Children's Review: The Secret Kingdom

As a boy, Nek Chand "played and planted, laughed and listened... [to] the ancient stories": tales of wise kings from his father, graceful goddesses from his mother, magical geese from his sisters, fierce jackals from his brothers and even hidden temples and secret gardens from traveling minstrels. "Season by season, Nek's head filled with stories, until it overflowed" into a world of his own that he created on the banks of a nearby stream. "Until the men with guns came."

The 1947 Partition that violently cleaved the Indian subcontinent into Pakistan and India forced Nek's family to flee their remote village home. During the family's 24-day trek to India, "Nek carried only village stories in his broken heart." He eventually became a government road inspector in "India's first modern city, Chandigarh," but "[n]othing in [that] modern place tugged at Nek's village heart." Feeling lost in the "sharp-edged city of colorless concrete," Nek Chand "dreamed of a place to belong," and found a hidden wilderness just north of the city where he could escape.

For seven years, Nek Chand got on his bike before work and "roamed the roadsides, picking up the broken pieces of village life under the modern city." With these discarded, recovered items, he began to re-create the memories of his faraway childhood, molding curving paths, carving niched walls, sculpting jackals, monkeys and geese, forging goddesses and queens from twisted bikes and rusty pipes, to construct an entire "secret kingdom." When the government inevitably discovered his illegal hideaway, officials threatened destruction--"Until the people of Chandigarh came." Curiosity turned to appreciation, support and preservation, and "[t]he people saved the secret kingdom."
 
A lover of true stories, author Barb Rosenstock (The Camping Trip That Changed America) clearly revels in Nek Chand's remarkable journey from village farmer to world-renowned folk artist.
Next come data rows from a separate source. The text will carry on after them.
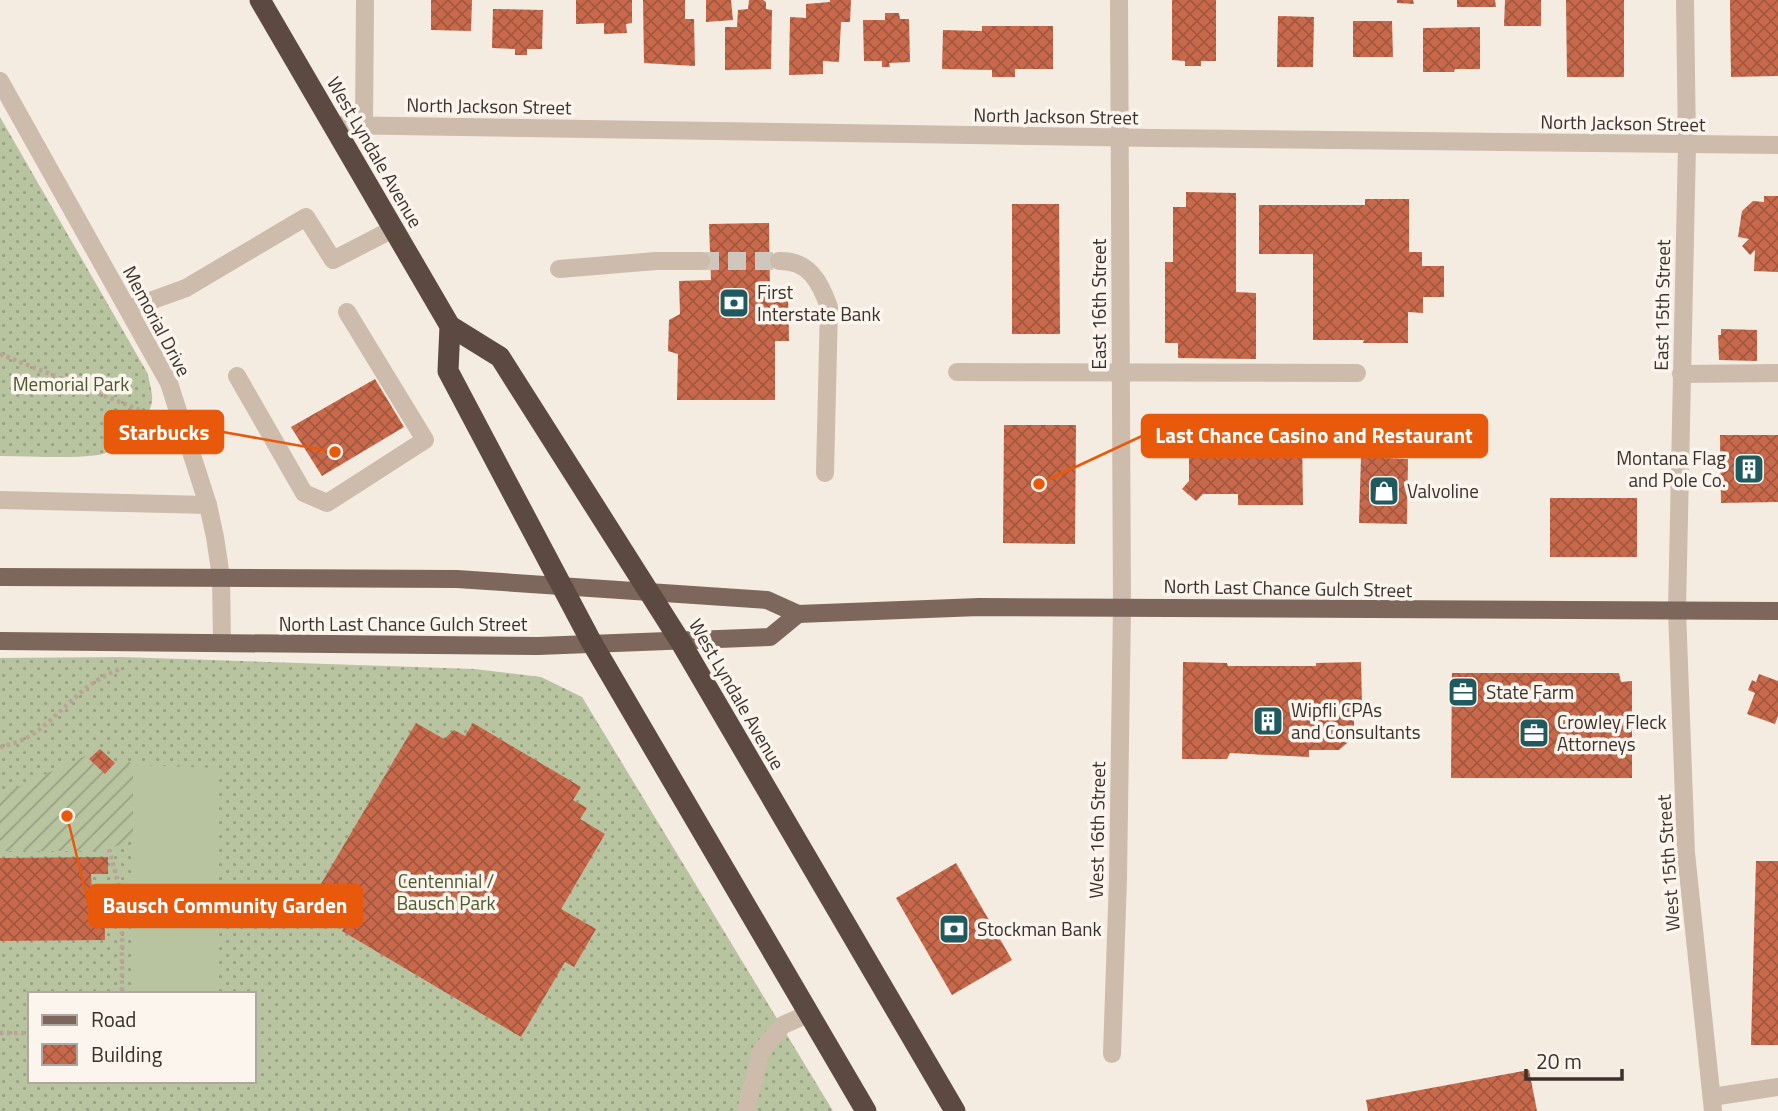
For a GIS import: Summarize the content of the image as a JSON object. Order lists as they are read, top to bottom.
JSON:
{
  "streets": {
    "highway": ["West Lyndale Avenue"],
    "main road": ["North Last Chance Gulch Street"],
    "street": [
      "North Jackson Street",
      "East 16th Street",
      "East 15th Street",
      "Memorial Drive",
      "West 16th Street",
      "West 15th Street"
    ]
  },
  "crossings": [
    ["North Jackson Street", "West Lyndale Avenue"],
    ["North Jackson Street", "East 16th Street"],
    ["North Jackson Street", "East 15th Street"],
    ["West Lyndale Avenue", "North Last Chance Gulch Street"],
    ["East 16th Street", "North Last Chance Gulch Street"],
    ["East 16th Street", "West 16th Street"],
    ["East 15th Street", "North Last Chance Gulch Street"],
    ["East 15th Street", "West 15th Street"],
    ["Memorial Drive", "North Last Chance Gulch Street"],
    ["North Last Chance Gulch Street", "West 16th Street"],
    ["North Last Chance Gulch Street", "West 15th Street"]
  ],
  "parks": ["Memorial Park", "Centennial / Bausch Park"],
  "places": {
    "bank": ["First Interstate Bank", "Stockman Bank"],
    "other": ["Starbucks", "Last Chance Casino and Restaurant", "Bausch Community Garden"],
    "building": ["Montana Flag and Pole Co.", "Wipfli CPAs and Consultants"],
    "shop": ["Valvoline"],
    "office": ["State Farm", "Crowley Fleck Attorneys"]
  },
  "legend": ["Road", "Building"],
  "scale_bar": "20 m"
}
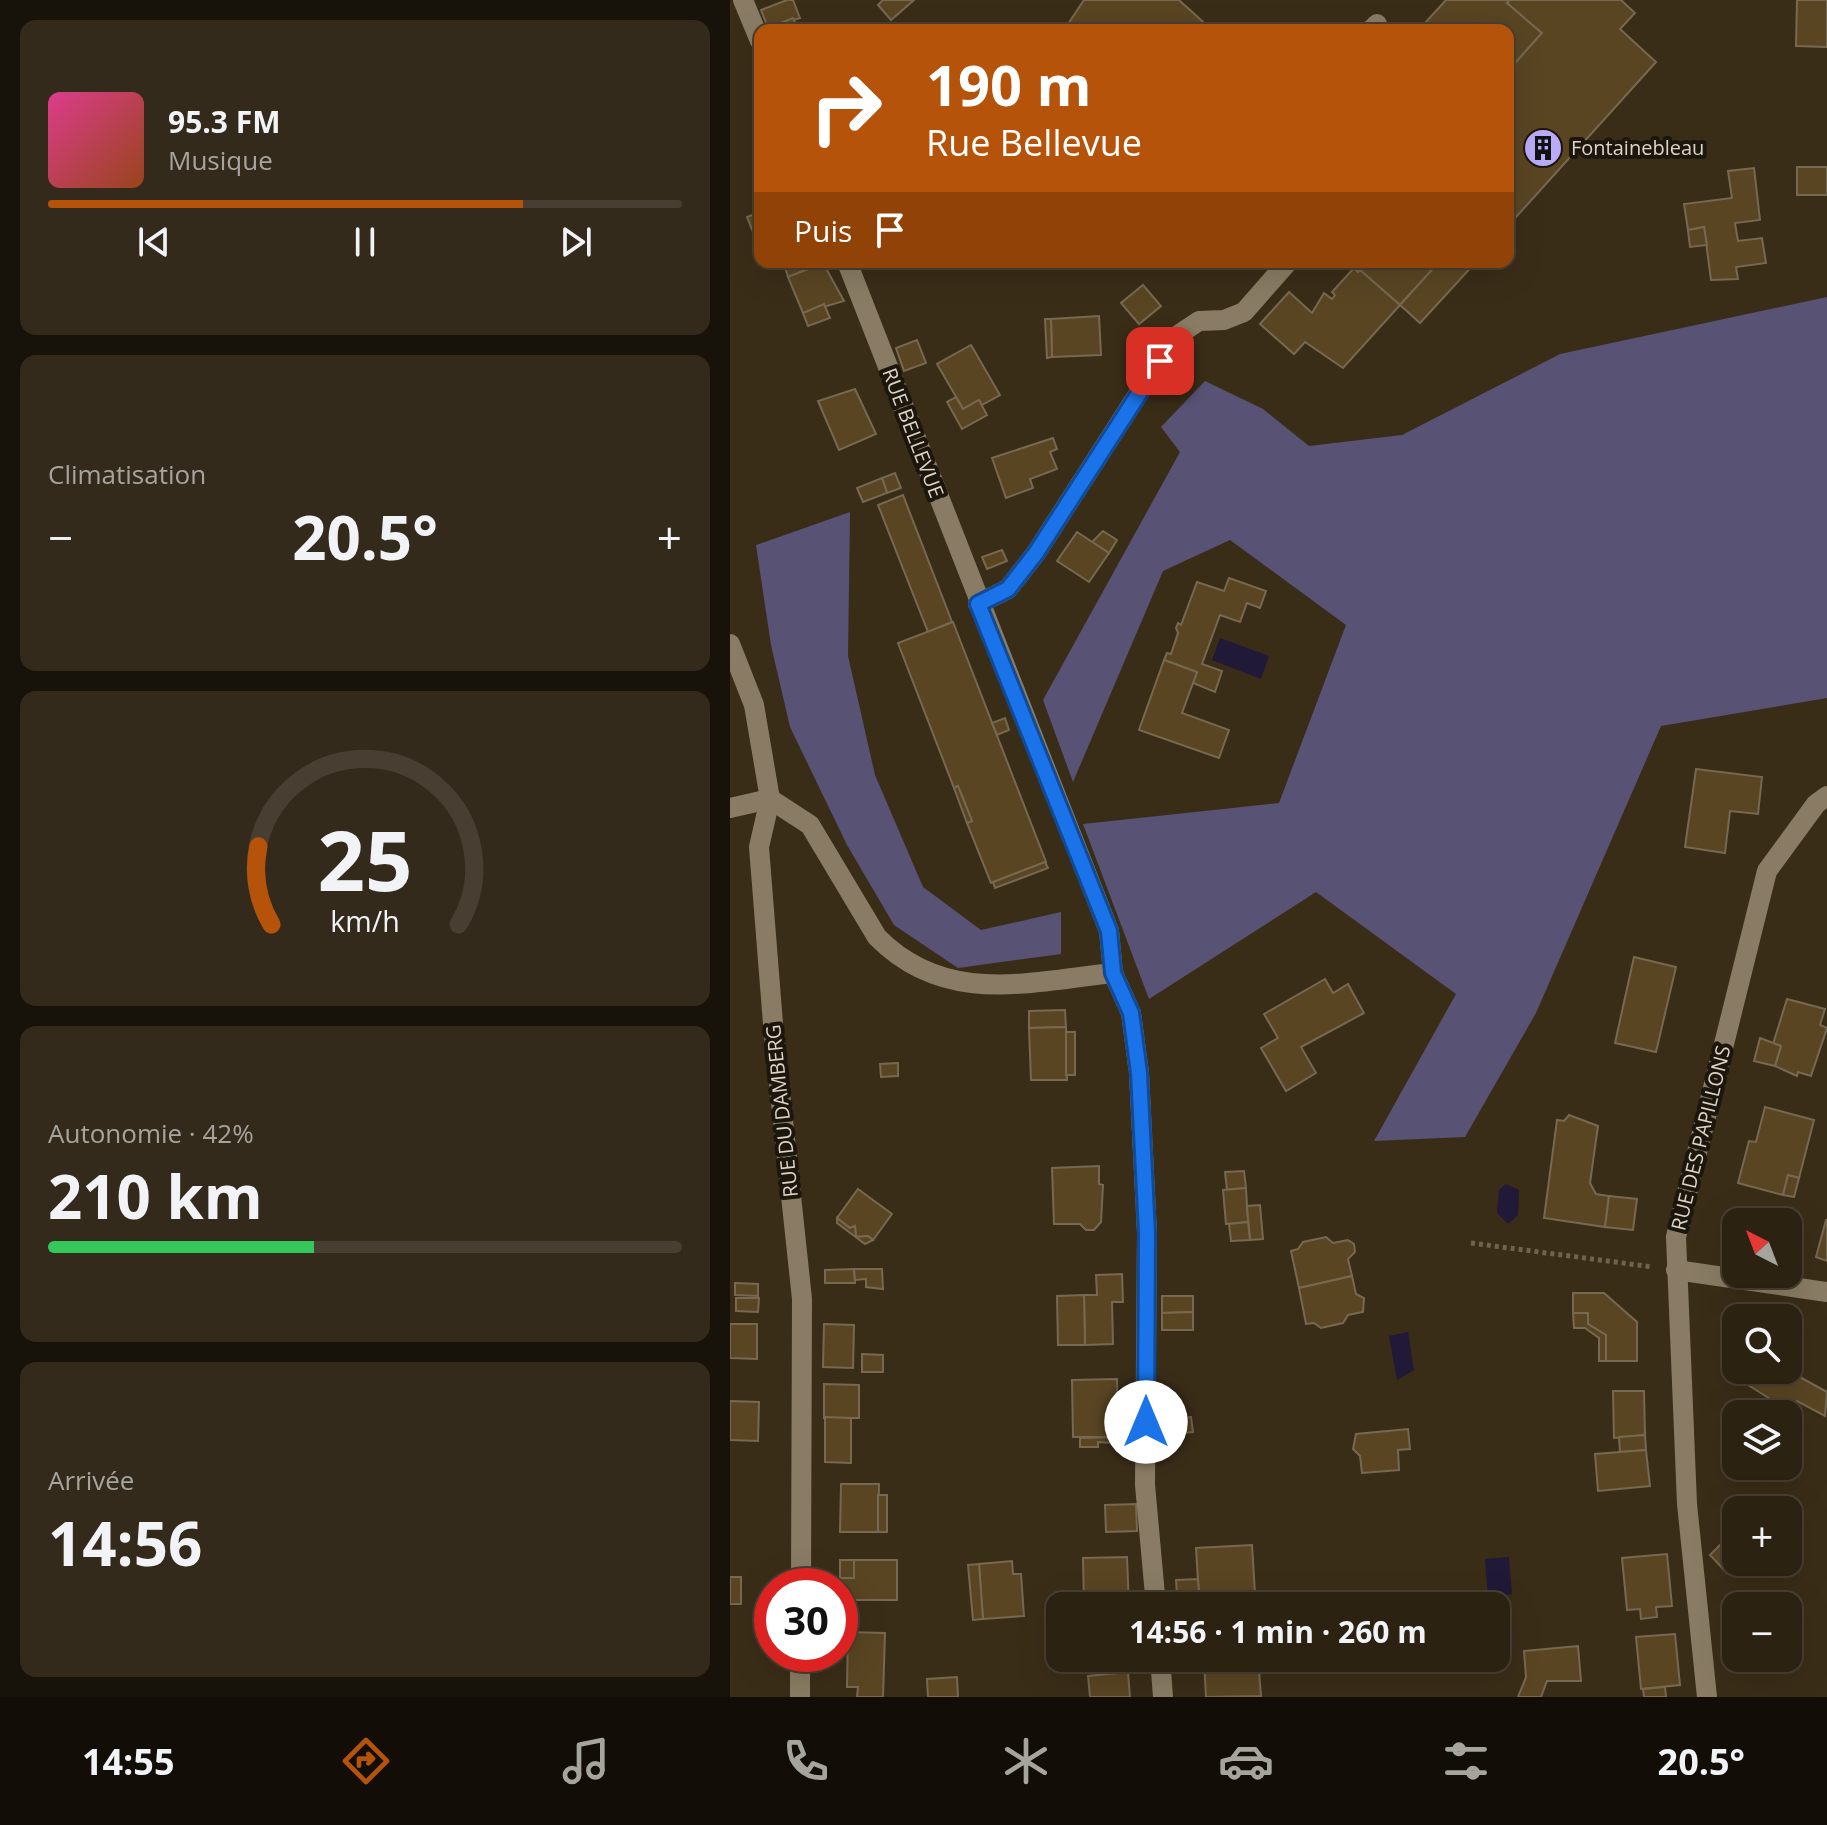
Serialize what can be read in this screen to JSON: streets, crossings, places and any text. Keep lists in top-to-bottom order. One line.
{"streets":{"street":["RUE BELLEVUE","RUE DU DAMBERG","RUE DES PAPILLONS"]},"places":{"building":["Fontainebleau"]},"north":"top left","page":{"turn":["190 m","Rue Bellevue"],"song":["95.3 FM","Musique"],"then":"Puis","tile":["Climatisation",["Autonomie · 42%","210 km"],["Arrivée","14:56"]],"heat":["−","20.5°","+"],"map_buttons":["+","−"],"limit":"30","trip":"14:56 · 1 min · 260 m","tabs":["14:55","20.5°"],"gauge":["25","km/h"]}}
To comprehend the phenomenal scale of his achievement requires visuals, provided here with artistic accuracy and charming detail by Claire A. Nivola (Planting the Trees of Kenya); the four-panel, photo-collaged foldout as the story concludes offers vivid testimony to the wondrous grandeur and utter delight of Nek Chand's Rock Garden of Chandigarh. Rosenstock's author's note adds historical context and biographical information, while her two-page bibliography encourages further exploration.

Nek Chand's portrait smiles out at book's end: his secret garden is "a child's dream." The temporary worlds he envisioned along the village riverbanks of his youth have morphed into a permanent wonderland for the world to visit... and protect and conserve. That Nek Chand never stopped building on his dream throughout his long life--he died in 2015 at age 90--remains an exemplary lesson in imaginative perseverance that will galvanize readers of all ages. --Terry Hong, Smithsonian BookDragon

Shelf Talker: Folk artist Nek Chand's remarkable journey to create the phenomenal Rock Garden of Chandigarh, India, is an inspiring tale of tenacious creativity.